The flight to Dubai was long and tedious, as I had the most sour old lady next to me, who sighed and grunted all the way, making the hope of taking a nap quite impossible! She might have been a bitty dementious, as she also kept talking to herself, and giving short laughs that was more bark than laugh, but it made me jerk back from my slumbers just when I started to drop off!
I had a nine hour wait at Dubai, and to while away the time, I roamed the duty free shops, trying out every conceivable perfume you could think of, and of course ending up smelling like a walking bunch of flowers and other stuff, and even offending my own nose!
After visiting with My sister Lida and brother in law Dries for a week, I flew to cape Town, there to visit my daughter Trienkie and family before driving back to Haarlem.

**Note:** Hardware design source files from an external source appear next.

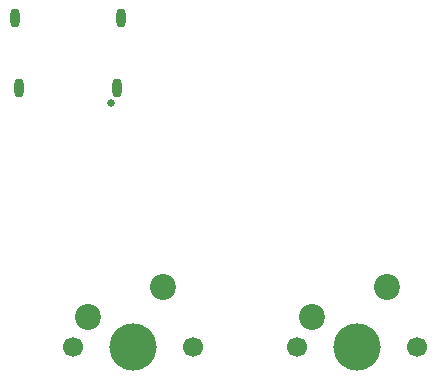
<source format=gbr>
%TF.GenerationSoftware,KiCad,Pcbnew,(5.1.10)-1*%
%TF.CreationDate,2021-07-17T22:11:59-07:00*%
%TF.ProjectId,twokey,74776f6b-6579-42e6-9b69-6361645f7063,rev?*%
%TF.SameCoordinates,Original*%
%TF.FileFunction,Soldermask,Bot*%
%TF.FilePolarity,Negative*%
%FSLAX46Y46*%
G04 Gerber Fmt 4.6, Leading zero omitted, Abs format (unit mm)*
G04 Created by KiCad (PCBNEW (5.1.10)-1) date 2021-07-17 22:11:59*
%MOMM*%
%LPD*%
G01*
G04 APERTURE LIST*
%ADD10C,2.200000*%
%ADD11C,4.000000*%
%ADD12C,1.700000*%
%ADD13C,0.650000*%
%ADD14O,0.800000X1.600000*%
G04 APERTURE END LIST*
D10*
%TO.C,SW1*%
X134500000Y-112000000D03*
X128150000Y-114540000D03*
D11*
X131960000Y-117080000D03*
D12*
X126880000Y-117080000D03*
X137040000Y-117080000D03*
%TD*%
D13*
%TO.C,J1*%
X130092000Y-96393000D03*
D14*
X130622000Y-95143000D03*
X122362000Y-95143000D03*
X122002000Y-89193000D03*
X130982000Y-89193000D03*
%TD*%
D12*
%TO.C,SW2*%
X156040000Y-117080000D03*
X145880000Y-117080000D03*
D11*
X150960000Y-117080000D03*
D10*
X147150000Y-114540000D03*
X153500000Y-112000000D03*
%TD*%
M02*

</source>
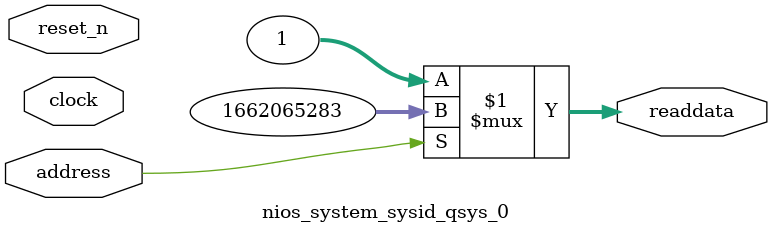
<source format=v>



// synthesis translate_off
`timescale 1ns / 1ps
// synthesis translate_on

// turn off superfluous verilog processor warnings 
// altera message_level Level1 
// altera message_off 10034 10035 10036 10037 10230 10240 10030 

module nios_system_sysid_qsys_0 (
               // inputs:
                address,
                clock,
                reset_n,

               // outputs:
                readdata
             )
;

  output  [ 31: 0] readdata;
  input            address;
  input            clock;
  input            reset_n;

  wire    [ 31: 0] readdata;
  //control_slave, which is an e_avalon_slave
  assign readdata = address ? 1662065283 : 1;

endmodule



</source>
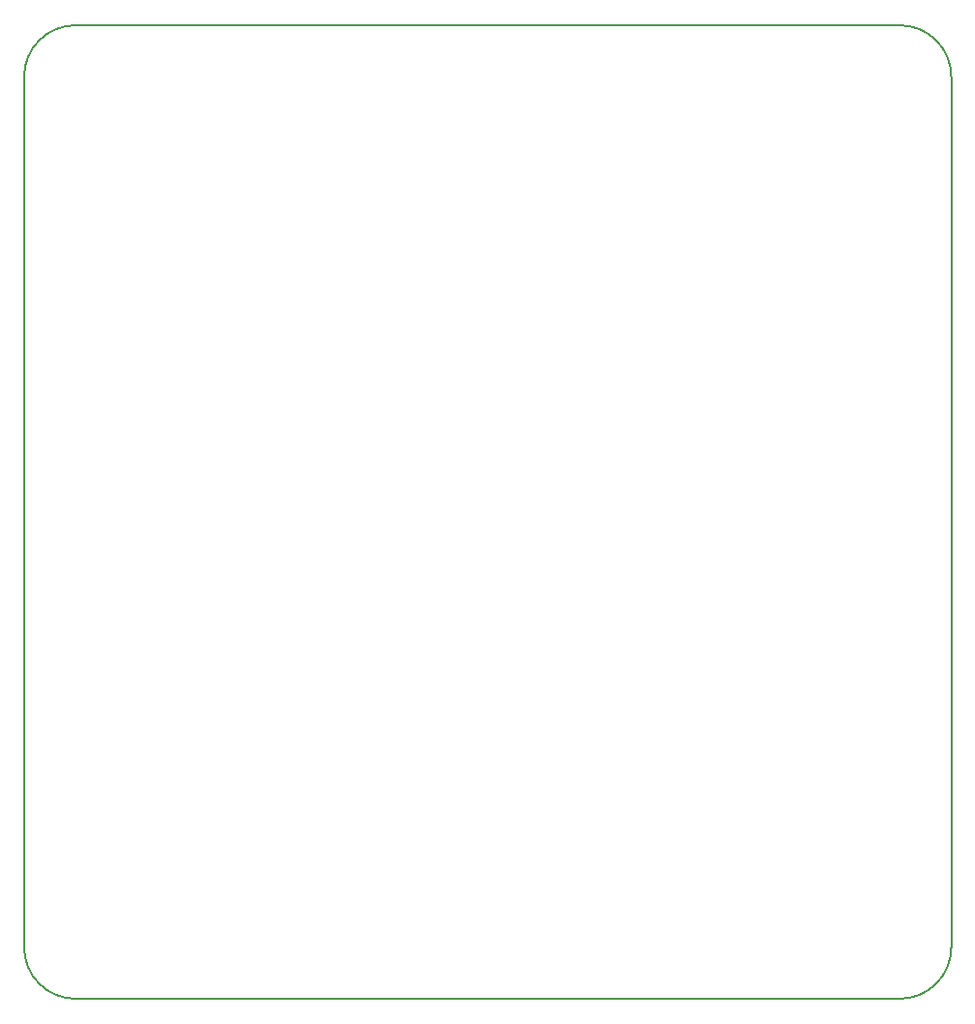
<source format=gm1>
G04 #@! TF.GenerationSoftware,KiCad,Pcbnew,(6.0.1)*
G04 #@! TF.CreationDate,2023-01-09T21:21:48+01:00*
G04 #@! TF.ProjectId,STS1_COBC_V2,53545331-5f43-44f4-9243-5f56322e6b69,rev?*
G04 #@! TF.SameCoordinates,Original*
G04 #@! TF.FileFunction,Profile,NP*
%FSLAX46Y46*%
G04 Gerber Fmt 4.6, Leading zero omitted, Abs format (unit mm)*
G04 Created by KiCad (PCBNEW (6.0.1)) date 2023-01-09 21:21:48*
%MOMM*%
%LPD*%
G01*
G04 APERTURE LIST*
G04 #@! TA.AperFunction,Profile*
%ADD10C,0.150000*%
G04 #@! TD*
G04 APERTURE END LIST*
D10*
X192600000Y-41800000D02*
X120600000Y-41800000D01*
X197100000Y-46300000D02*
G75*
G03*
X192600000Y-41800000I-4499998J2D01*
G01*
X197100000Y-122300000D02*
X197100000Y-46300000D01*
X116100000Y-122300000D02*
G75*
G03*
X120600000Y-126800000I4499998J-2D01*
G01*
X120600000Y-41800000D02*
G75*
G03*
X116100000Y-46300000I-2J-4499998D01*
G01*
X192600000Y-126800000D02*
G75*
G03*
X197100000Y-122300000I2J4499998D01*
G01*
X120600000Y-126800000D02*
X192600000Y-126800000D01*
X116100000Y-46300000D02*
X116100000Y-122300000D01*
M02*

</source>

 I was a bitty apprehensive about Haarlem, as the previous year I had to fight my way through spider webs that hung like silk curtains from the rafters, and the spiders that grows to the size of a saucer scared the blue devils out of me, not to talk of the huge frogs that would be living very comfortably behind every cupboard, sofa and other furniture, and the snakes that got so tame, they sunbathe in my backyard!
But on my drive back the karoo that is a semi desert, was showing signs of waking up from it's long winter sleep, and here and there I could see  new growths on the hard, grey brush, and my love for my country welled up in me, and I started singing: 'Al die veld is vrolik, al die voeltjies sing! (All of the fields are happy, and all the birds are singing). It was nice to be home, even thinking about all the critters in my house that I had to get rid of!